The book is not difficult, or mind-stretching, but it is the sort of book that makes life seem brighter by portraying it with zest. It picks up all the little details and spins them into a gossamer story - appropriately gloomy in some places, for it wouldn't be as cheery in the other parts if there were not at least some grey bits. Everything is touched with whimsy, much more, perhaps, than real life has from day to day; but maybe that in itself is what makes the book so darling. It characterizes the momentary, simple (and sometimes profound) pleasures we encounter that feel too good to be true. They don't usually last long in all their vibrant glory and I don't think it possible to have them constantly (I wouldn't want to confuse these things with joy proper, which ought to be a steady characteristic of our lives); there are many times of struggle, of grief, of worry and stress and hardship where such brilliantly happy moments are rare or nonexistent. But, like candy or a vacation, they are very pleasant during those once-in-a-whiles when they come.
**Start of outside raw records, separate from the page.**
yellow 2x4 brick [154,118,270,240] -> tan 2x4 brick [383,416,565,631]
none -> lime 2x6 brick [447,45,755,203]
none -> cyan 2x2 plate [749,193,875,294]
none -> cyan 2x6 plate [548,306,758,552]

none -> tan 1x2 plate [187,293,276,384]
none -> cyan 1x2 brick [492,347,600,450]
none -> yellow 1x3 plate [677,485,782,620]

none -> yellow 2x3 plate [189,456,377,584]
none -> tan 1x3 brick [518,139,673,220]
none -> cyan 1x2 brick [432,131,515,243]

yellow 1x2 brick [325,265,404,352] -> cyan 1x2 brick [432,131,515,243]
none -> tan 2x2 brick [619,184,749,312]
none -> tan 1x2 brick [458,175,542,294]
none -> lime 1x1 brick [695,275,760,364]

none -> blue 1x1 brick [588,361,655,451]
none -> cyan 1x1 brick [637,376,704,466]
"P.S. It's raining cats and dogs tonight. Two puppies and a kitten have just landed on the window-sill."
"College opens in two weeks and I shall be glad to begin work again. I have worked quite a lot this summer though - six short stories and seven poems. Those I sent to the magazines all came back with the most courteous promptitude. But I don't mind. It's good practice. Master Jervie read them - he brought in the mail, so I couldn't help his knowing - and he said they were dreadful. They showed that I didn't have the slightest idea of what I was talking about. (Master Jervie doesn't let politeness interfere with truth.)"
"The accompanying illustration is hereby reproduced for the first time. It looks like a spider on the end of a string, but it isn't at all; it's a picture of me learning to swim in the tank in the gymnasium. The instructor hooks a rope into a ring in the back of my belt, and runs it through a pulley in the ceiling. It would be a beautiful system if one had perfect confidence in the probity of one's instructor. I'm always afraid, though, that she will let the rope get slack, so I keep one anxious eye on her and swim with the other, and with this divided interest I do not make the progress that I otherwise might."
"We're reading Marie Bashkirtseff's journal. Isn't it amazing? Listen to this: 'Last night I was seized by a fit of despair that found utterance in moans, and that finally drove me to throw the dining-room clock into the sea.' It makes me almost hope I'm not a genius; they must be very wearing to have about - and awfully destructive to the furniture."
So you see, I always feel happier after I've read a few of Judy Abbott's letters to Daddy-Long-Legs-Smith than I was when first I picked up the book; maybe that has something to do with the cloth binding. Somehow cloth binding makes the story even better. And now, with that comfort book finished, I've begun A.A. Milne's The Red House Mystery. It's amusing to see his typical Winnie-the-Pooh style carry over into a whodunit.
what are some of your comfort reads?